_PROBLEM TO WORK ON:_ Write out every line below that contains "pixels".

_TASK MATERIAL:_

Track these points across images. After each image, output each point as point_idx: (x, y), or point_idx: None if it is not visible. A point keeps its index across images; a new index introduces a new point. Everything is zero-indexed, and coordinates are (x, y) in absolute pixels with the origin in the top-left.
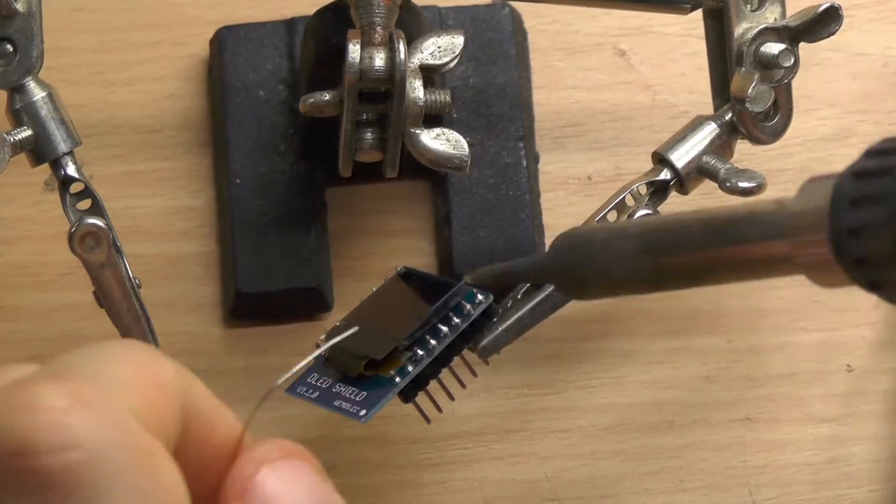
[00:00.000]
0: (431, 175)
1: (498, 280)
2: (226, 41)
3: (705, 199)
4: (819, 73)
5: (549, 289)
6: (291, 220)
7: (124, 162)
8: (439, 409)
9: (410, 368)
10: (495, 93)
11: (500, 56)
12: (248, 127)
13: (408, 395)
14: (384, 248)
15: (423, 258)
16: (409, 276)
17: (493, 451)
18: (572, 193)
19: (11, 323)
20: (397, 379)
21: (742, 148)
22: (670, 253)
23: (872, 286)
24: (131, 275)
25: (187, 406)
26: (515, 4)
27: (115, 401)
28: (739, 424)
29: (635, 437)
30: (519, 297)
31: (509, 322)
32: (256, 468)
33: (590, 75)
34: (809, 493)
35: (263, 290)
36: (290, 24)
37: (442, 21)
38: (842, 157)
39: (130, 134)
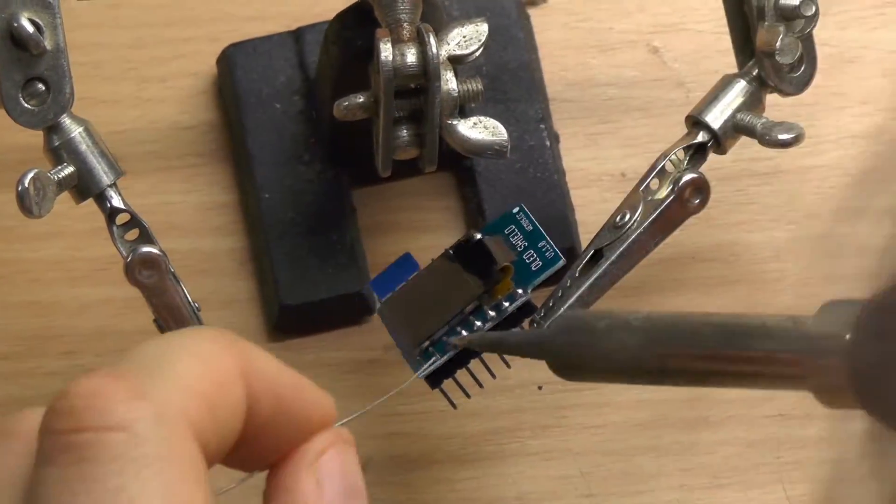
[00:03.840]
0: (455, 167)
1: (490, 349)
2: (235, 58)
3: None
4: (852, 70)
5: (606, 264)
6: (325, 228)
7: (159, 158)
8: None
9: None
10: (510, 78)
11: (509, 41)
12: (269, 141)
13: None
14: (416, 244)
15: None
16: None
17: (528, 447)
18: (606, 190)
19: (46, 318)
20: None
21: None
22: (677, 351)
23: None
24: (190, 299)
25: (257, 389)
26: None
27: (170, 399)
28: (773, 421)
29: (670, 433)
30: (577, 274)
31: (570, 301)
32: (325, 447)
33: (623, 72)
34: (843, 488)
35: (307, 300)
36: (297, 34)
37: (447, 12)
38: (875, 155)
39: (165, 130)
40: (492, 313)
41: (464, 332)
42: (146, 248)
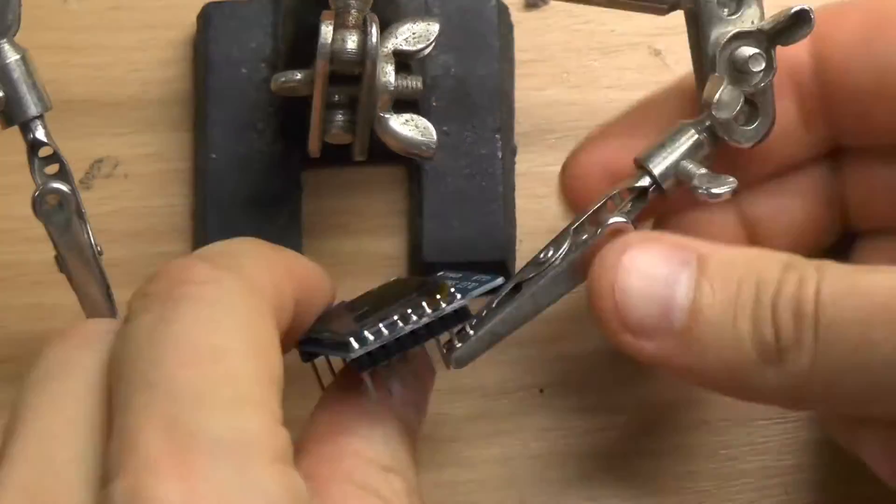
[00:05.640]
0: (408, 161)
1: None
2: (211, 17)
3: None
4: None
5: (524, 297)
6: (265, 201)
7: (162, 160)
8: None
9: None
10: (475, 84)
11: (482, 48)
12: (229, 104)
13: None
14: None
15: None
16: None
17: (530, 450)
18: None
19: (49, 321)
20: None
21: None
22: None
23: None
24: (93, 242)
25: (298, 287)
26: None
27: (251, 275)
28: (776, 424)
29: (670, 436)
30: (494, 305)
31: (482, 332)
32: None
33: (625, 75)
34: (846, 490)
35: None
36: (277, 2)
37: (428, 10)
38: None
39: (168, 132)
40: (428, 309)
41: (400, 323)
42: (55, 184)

==

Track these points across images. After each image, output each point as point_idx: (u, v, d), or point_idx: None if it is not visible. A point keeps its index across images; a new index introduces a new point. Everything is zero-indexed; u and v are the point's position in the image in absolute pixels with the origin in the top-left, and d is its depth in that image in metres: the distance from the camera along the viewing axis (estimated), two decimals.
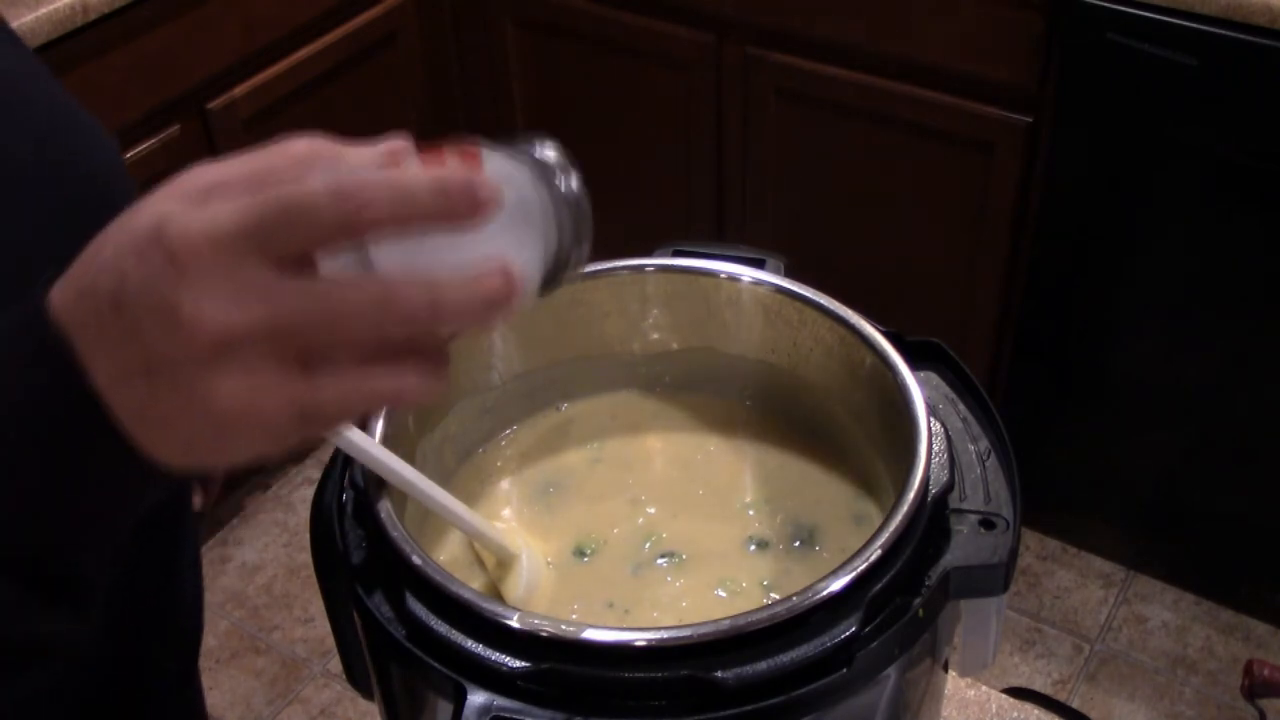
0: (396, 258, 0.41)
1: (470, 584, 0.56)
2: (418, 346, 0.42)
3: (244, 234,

_OUTPUT OF THE TASK:_
Track these points across images. After each image, output each point as point_idx: (x, y), or point_idx: None if it is not visible. A point keeps its index across images; a new index introduces a new point. Everything is zero-indexed, and coordinates are (x, y) in absolute pixels with the origin in the top-left.
Track these points across images. After each image, output each point as point_idx: (u, v, d), or point_idx: None if it is not visible. A point keeps its index across images; a new index introduces a new point. Everything is zero-indexed; u and v are the point's position in the image in absolute pixels with the origin in the top-left, and d is its depth in that image in metres: the distance from the camera along the viewing axis (estimated), two decimals.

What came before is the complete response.